Tuesday, August 08, 2006

update!

The middle child, we have learned, also won first place for his sculptured fish!

*yay*

Again, I didn't bring my camera tonight. Somehow it gets eclipsed in the flurry of getting everyone out the door.

We had a leisurely evening at the county Fair tonight. After eating dinner on the Fairgrounds from one of the fine vendors serving food from a camper (you haven't lived till you've sampled a chocolate-covered banana), the teenager and I sat down at the Bingo stand and played a round or two, because it's never too soon to learn what old people look like when they swear. Very important life lesson this.
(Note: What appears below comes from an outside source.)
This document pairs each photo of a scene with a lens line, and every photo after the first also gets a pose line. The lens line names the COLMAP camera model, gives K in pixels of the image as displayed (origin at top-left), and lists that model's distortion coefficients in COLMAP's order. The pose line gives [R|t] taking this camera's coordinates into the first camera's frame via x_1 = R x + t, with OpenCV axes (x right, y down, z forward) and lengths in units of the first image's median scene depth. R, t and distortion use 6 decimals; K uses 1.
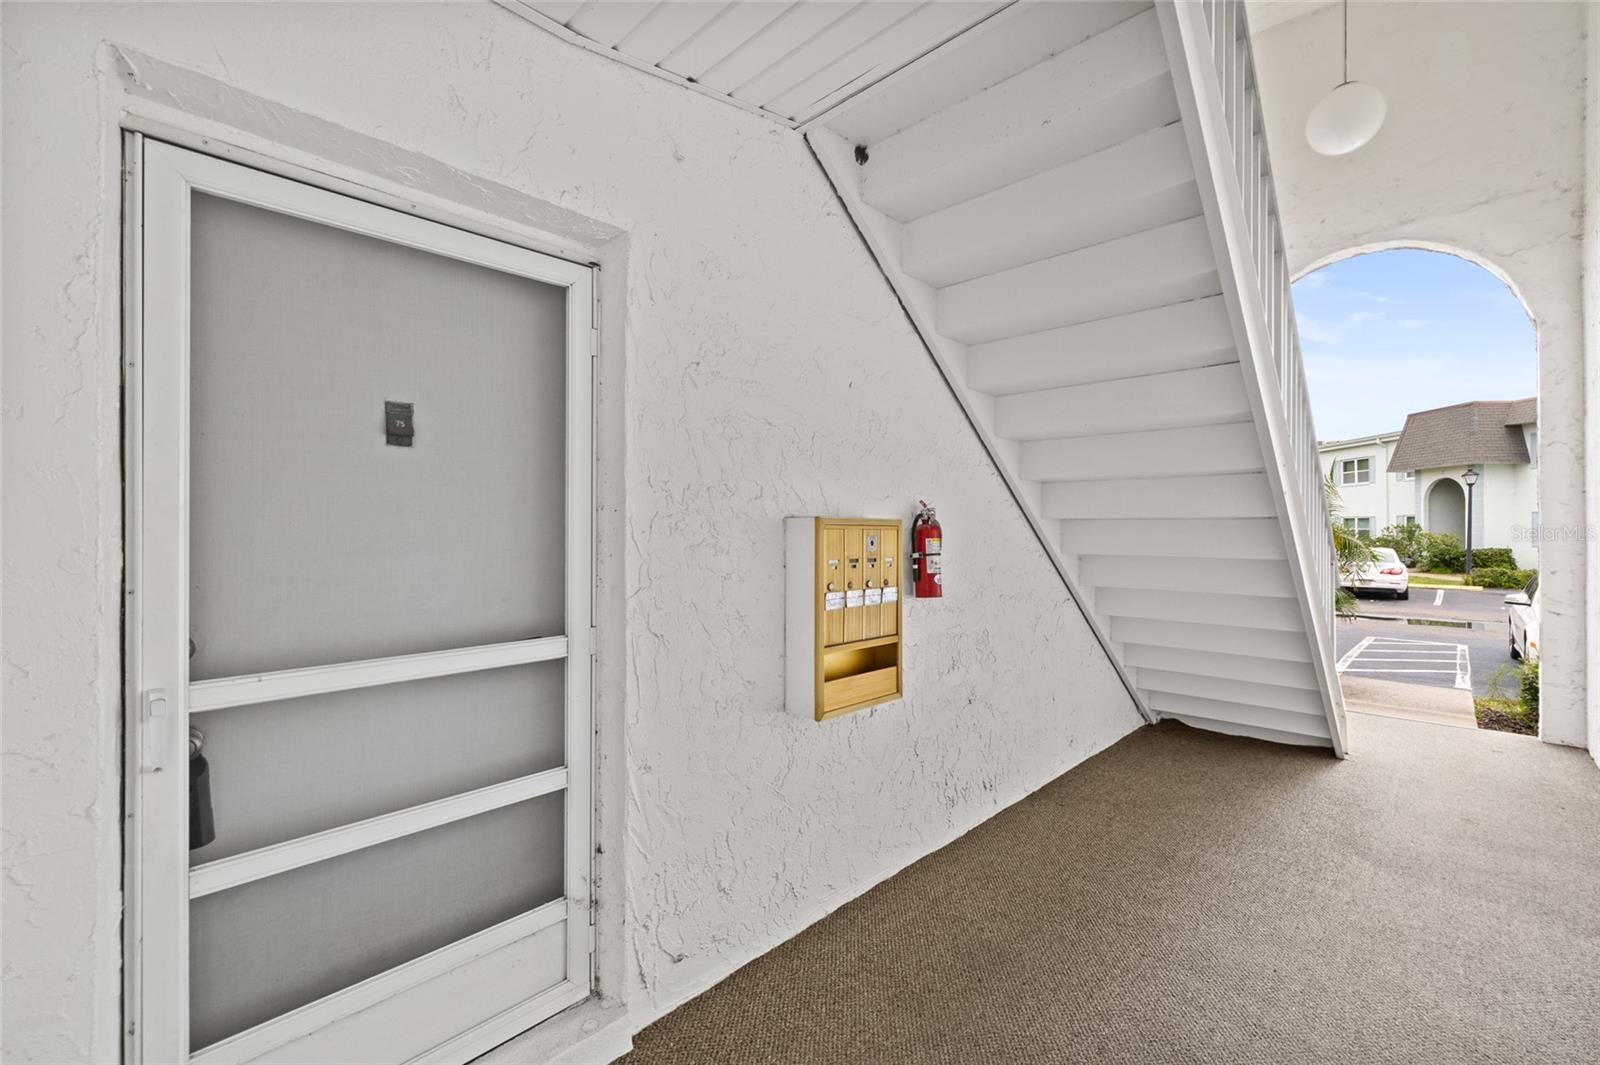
lens RADIAL K [[682.6, 0, 800.0], [0, 682.6, 532.5], [0, 0, 1]] dist [0.000789, 0.000265]
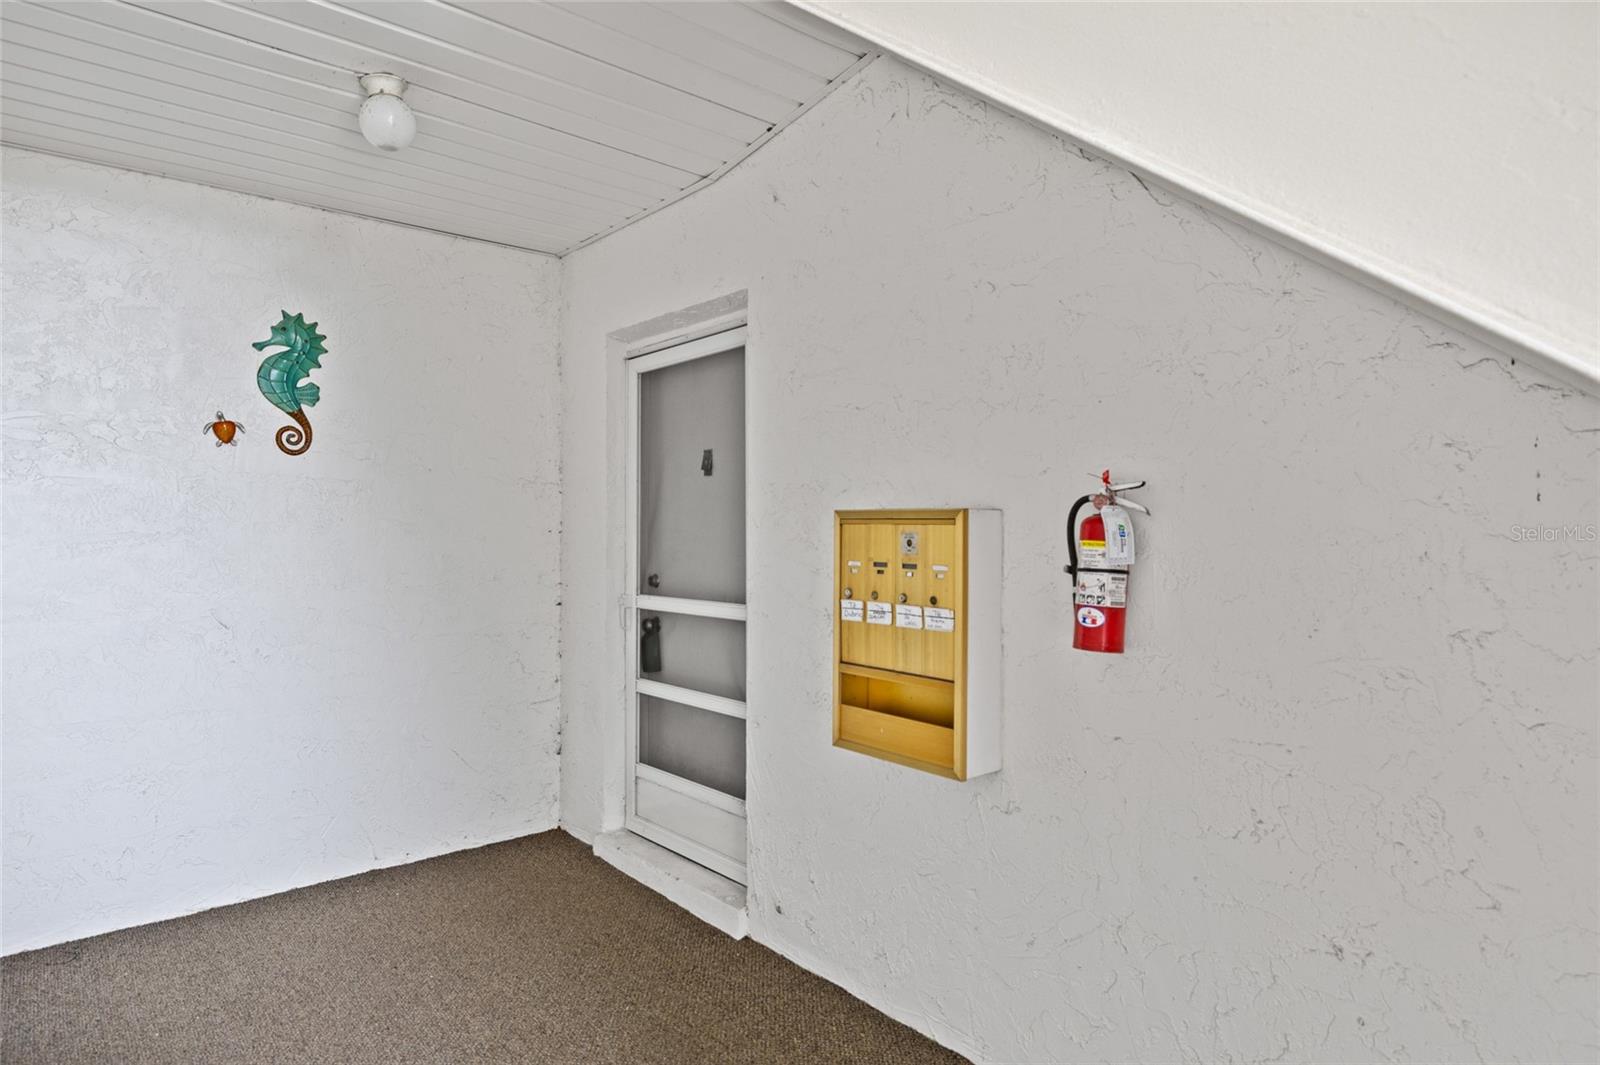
lens RADIAL K [[903.4, 0, 800.0], [0, 903.4, 532.5], [0, 0, 1]] dist [-0.000481, -0.000407]
pose [[-0.095546, -0.001871, -0.995423, 1.118122], [-0.012517, 0.999921, -0.000678, 0.006736], [0.995346, 0.012395, -0.095561, 1.011672]]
I also played Skee Ball for the first time in my life. I got a score of 140, which isn't bad, considering. I have decided, now that pinball seems passe, that Skee Ball could be my new enthusiasm. It's so much fun. Though I did get carried away once (er...yes, only once.) and pitched too hard and made the wooden ball ricochet back off the metal grate into the crowd. No injuries were reported.

The Skee Ball attendant was a nineteen-year-old girl who kept making out with her Slavic boyfriend while I played the game. She'd come up for air long enough to give me another token, and then they'd resume the clinch. I had so much total concentration into beating my top score of 140 that I really didn't care. The wistful enchantment of their first love was totally lost on me. They could have gone ahead and conceived their first child on one of the vacant Skee Ball alleys and I wouldn't even have looked over. Just as long as they left me enough tokens to keep playing.

If not, I would have had to interrupt them rudely and demand they take it elsewhere. Because, you know, first things first.

I bet I could go back tomorrow and get 170. I was so close. I really, really was.

It's great about my middle kid, though, isn't it? And he was the one who was resolute that he'd never win anything, that he has no more to offer, that the art world is thriving well without him and he could pull up stakes and go home; nary a critic would blink.

So melodramatic. I have no idea where he gets that from.